I saw Dead Men Don’t Wear Plaid when it came out in 1982. In it, Steve Martin, as a 1940’s-era film noir private eye, is cleverly intercut with scenes from actual film noir classics from the 30’s, 40’s, and 50’s.

At one point he visits Burt Lancaster in a scene from The Killers and finds him apparently hungover, so offers to make him a cup of his “famous java.” He goes to the kitchen, gets a saucepan, and shakes coffee grounds into it from a bag. He shakes and shakes and shakes and shakes and it goes on so long it becomes hilarious.

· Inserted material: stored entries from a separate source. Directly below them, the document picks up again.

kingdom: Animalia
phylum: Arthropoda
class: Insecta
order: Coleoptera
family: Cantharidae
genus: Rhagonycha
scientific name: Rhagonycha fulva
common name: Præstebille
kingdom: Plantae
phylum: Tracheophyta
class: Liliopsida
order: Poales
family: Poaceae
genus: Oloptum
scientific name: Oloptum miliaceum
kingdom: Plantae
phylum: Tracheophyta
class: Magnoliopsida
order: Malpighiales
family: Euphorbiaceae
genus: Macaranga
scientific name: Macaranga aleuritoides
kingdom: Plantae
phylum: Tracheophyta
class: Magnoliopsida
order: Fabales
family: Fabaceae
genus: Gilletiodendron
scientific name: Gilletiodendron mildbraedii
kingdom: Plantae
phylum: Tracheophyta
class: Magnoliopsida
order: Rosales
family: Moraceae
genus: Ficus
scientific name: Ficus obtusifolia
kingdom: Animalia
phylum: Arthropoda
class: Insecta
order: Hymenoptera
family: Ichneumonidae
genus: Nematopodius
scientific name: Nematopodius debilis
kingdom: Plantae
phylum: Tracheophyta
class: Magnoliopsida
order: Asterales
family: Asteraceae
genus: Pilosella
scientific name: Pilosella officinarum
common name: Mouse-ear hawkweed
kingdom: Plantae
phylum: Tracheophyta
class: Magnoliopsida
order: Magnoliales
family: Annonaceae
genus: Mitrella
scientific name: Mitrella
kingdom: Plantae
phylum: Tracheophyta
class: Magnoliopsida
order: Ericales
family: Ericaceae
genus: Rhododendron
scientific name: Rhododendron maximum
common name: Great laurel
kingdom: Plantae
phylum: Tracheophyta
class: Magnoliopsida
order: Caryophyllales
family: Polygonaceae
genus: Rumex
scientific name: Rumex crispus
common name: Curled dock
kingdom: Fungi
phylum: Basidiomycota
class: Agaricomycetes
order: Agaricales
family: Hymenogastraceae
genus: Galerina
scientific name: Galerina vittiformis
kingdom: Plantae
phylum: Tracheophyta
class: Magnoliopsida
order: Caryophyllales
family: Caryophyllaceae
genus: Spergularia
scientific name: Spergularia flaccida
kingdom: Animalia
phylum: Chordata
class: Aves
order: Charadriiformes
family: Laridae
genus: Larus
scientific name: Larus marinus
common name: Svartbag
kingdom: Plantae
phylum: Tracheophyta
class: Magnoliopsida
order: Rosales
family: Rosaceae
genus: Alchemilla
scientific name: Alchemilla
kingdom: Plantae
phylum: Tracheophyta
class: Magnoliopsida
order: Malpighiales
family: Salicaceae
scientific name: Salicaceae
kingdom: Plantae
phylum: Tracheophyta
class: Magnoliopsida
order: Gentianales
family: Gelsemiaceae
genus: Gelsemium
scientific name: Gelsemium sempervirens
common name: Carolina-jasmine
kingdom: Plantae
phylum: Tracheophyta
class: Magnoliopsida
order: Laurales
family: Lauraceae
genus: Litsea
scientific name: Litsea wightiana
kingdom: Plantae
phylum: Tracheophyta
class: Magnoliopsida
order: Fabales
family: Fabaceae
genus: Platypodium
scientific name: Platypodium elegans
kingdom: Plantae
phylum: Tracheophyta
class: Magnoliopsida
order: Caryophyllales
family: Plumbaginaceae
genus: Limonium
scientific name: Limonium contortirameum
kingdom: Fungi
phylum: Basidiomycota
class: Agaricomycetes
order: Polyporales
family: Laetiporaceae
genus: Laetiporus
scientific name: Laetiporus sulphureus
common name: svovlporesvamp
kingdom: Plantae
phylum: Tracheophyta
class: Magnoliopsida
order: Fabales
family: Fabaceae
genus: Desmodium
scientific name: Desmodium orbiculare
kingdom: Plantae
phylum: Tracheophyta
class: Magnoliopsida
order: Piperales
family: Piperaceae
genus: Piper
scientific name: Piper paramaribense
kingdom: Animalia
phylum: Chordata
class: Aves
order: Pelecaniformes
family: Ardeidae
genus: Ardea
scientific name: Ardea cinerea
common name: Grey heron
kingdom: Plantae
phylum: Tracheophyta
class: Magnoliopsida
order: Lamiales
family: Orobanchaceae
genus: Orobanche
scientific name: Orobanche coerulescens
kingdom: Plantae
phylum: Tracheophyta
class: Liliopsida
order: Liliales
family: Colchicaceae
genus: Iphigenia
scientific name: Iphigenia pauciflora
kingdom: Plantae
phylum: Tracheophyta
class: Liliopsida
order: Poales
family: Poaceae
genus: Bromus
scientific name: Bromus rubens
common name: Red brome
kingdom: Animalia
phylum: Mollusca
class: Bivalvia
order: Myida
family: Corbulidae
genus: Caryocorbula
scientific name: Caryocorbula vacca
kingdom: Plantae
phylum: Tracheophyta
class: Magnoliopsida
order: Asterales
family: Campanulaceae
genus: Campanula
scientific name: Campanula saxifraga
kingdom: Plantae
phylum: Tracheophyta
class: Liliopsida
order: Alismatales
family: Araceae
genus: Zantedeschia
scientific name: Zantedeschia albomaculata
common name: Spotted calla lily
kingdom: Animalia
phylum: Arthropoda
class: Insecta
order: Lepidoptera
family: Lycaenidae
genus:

Finally he tosses in two whole eggs, breaking them open with a fork and stirring them into the coffee grounds, shells and all.

I always thought that the eggs were a bizarre little comic button on the coffee-making sequence. He stirs whole eggs into coffee grounds, haha, the weirdo! But as I learned just recently, this is in fact a common practice in some places.

What’s more, this is often referred to as “Swedish coffee,” and Burt Lancaster’s character in The Killers is “Swede Anderson.” I get it now!

(Previously.)

Just got it, part 3


I’m fifty-one, and I’ve read A Visit From St. Nicholas nearly every Christmas Eve my whole life. But it’s only this year that I finally realized that “his droll little mouth was drawn up like a bow” refers to a smile, because that’s the shape of an archer’s bow, and does not refer to some sort of concentration pucker, looking like a bow you wrap gifts with. (Previously.)

Just got it, part 2

Seven years ago I wrote about belatedly getting the joke behind “born lever-puller,” Gnip Gnop, and “Fargo North, Decoder.” I wrote:

Can’t help wondering what long-overdue realization is next…

I now have an answer. Just a couple of days ago I finally “got” the name of Keebler’s E.L. Fudge cookies.


Just got it


Ringo: Hey, I wonder what’ll happen if I pull this lever?
Old Fred: Oh, you mustn’t do that, now.
Ringo: Can’t help it, I’m a born lever-puller.

This quote comes near the beginning of Yellow Submarine, which I have seen dozens of times since age eight or so. I’ve been a Beatles fan for about as long.

Ringo pronounces lever with a long “e” (rhymes with Tom Seaver). It only just now occurred to me that this is a pun: Ringo is a born Liverpool-er.

This breaks my previous record of not realizing for about twenty years (mid-70’s to mid-90’s) that Gnip Gnop was Ping Pong spelled backwards — which in turn displaced ten or so years of not getting the gag behind Fargo North, Decoder.